Iraque
Resultado da ocupação fracassada: a decomposição da CIA

17 de novembro de 2004

Um dos principais órgãos agentes do imperialismo, a CIA (Agência Central de Inteligência), é também um dos principais setores do governo Bush atingidos pela derrota da dominação política dos EUA no Oriente Médio, imposta pela maior crise militar norte-americana de todos os tempos na ocupação do Iraque.
A principal agência de atuação da indústria da guerra imperialista, representada por agentes e informantes disfarçados como empresários sob pretexto da "reconstrução do Iraque" e que formam a guarda pretoriana dos “falcões” de Bush espalhados mundialmente, atravessa grave crise de autoridade sob o comando do novo diretor, o ex-deputado republicano da Flórida Porter Goss.
Segundo o jornal The Washington Post, no dia 12 de novembro, o vice-diretor de operações da agência, Stephen R. Kappes, supervisor das atividades clandestinas da CIA, o setor que seria o mais importante na promoção do massacre iraquiano, demitiu-se depois de um suposto desentendimento com Patrick Murray, ex-assessor do Congresso que Goss trouxe para chefiar seu gabinete.
"Vários outros agentes seniores do serviço clandestino estão ameaçando sair", informou ao jornal, John E. McLaughlin, vice-diretor da CIA que comandou interinamente a agência nos últimos meses e que, por coincidência ou não, se aposentou na semana passada.
A imprensa burguesa norte-americana aponta Porter Goss como figura impopular entre os funcionários da agência pelas críticas realizadas quando presidia a Comissão de Inteligência da Câmara. Os críticos de Goss alegam que ele e os seus assessores trazidos após as eleições, de círculos republicanos, chegaram com uma visão negativa sobre o serviço clandestino. Os simpatizantes do novo diretor afirmam, ao contrário, que tudo não passa de uma tentativa de funcionários identificados com o Partido Democrata de resistir à nova chefia. A imprensa destaca também o caso em que Michal J. Kostiw, ex-agente que ele escolheu para diretor-executivo, terceiro mais alto cargo da CIA, teve seu nome retirado da lista de candidatos, quando o Washington Post revelou que ele fora demitido da CIA vinte anos atrás por ter roubado um pacote de bacon num supermercado. O que seria motivo de uma grande piada ou resultado de mera disputa de cargos entre democratas e republicanos, ou simplesmente setores divergentes isolados dos acontecimentos nacionais, tem sido motivo para uma profunda crise nos bastidores do poder da Casa Branca.
Fica clara a crise e contradição generalizada que atinge a derrota no Iraque junto aos altos cargos do governo Bush.
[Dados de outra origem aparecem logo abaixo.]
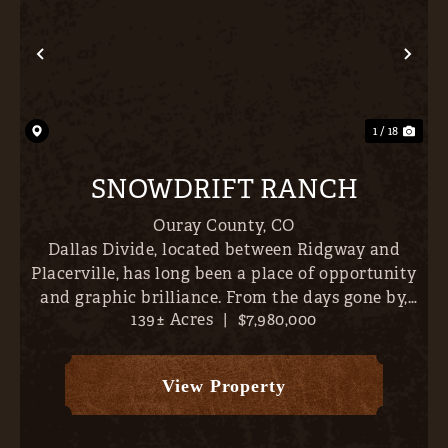
Previous
Nex
1 / 18
SNOWDRIFT RANCH
Ouray County,
CO
Dallas Divide, located between Ridgway and
Placerville, has long been a place of opportunity
and graphic brilliance. From the days gone by,
139± Acres
|
$7,980,000
when The Galloping Goose chugged its way to
Telluride, to the acquisition of Double R L, or
capturing the imag...
View Property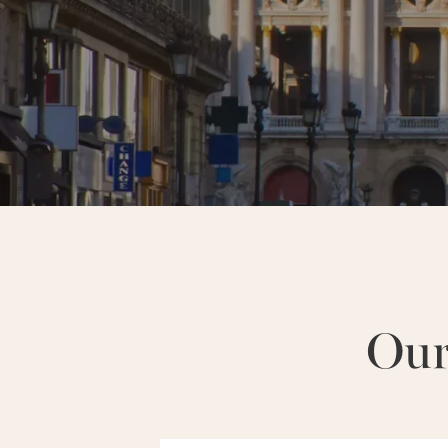
NEIGHBORHOODS :
MARAIS
Our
Questões como o desenrolar do caso sobre a presença de armas químicas no Iraque, totalmente desmentido e desmoralizado diante da população, e sobre as atrocidades da guerra entre torturas de prisioneiros de guerra, civis e diversos crimes com destaque para uma provável relação com a CIA, freqüentemente divulgados pela imprensa, com destaque para o órgão na agência de crime de guerra, resulta no fato, aos quais se referem os principais órgãos de imprensa dos EUA, de que a crise possa “prejudicar a luta da CIA contra o terror”.
A crise do setor de atividades clandestinas de guerra do governo Bush, diga-se o órgão de Estado com a função de promover o massacre do povo iraquiano para implantar os planos norte-americanos mais obscuros, um dos pilares da guerra imperialista por petróleo no Oriente Médio e do sistema de segurança imperialista no mundo, é resultado da derrota do imperialismo no Iraque e do levante popular contra a ocupação dos EUA e da profunda tendência revolucionária mundial, da deterioração do domínio político e econômico do regime de Estado burguês em caráter internacional.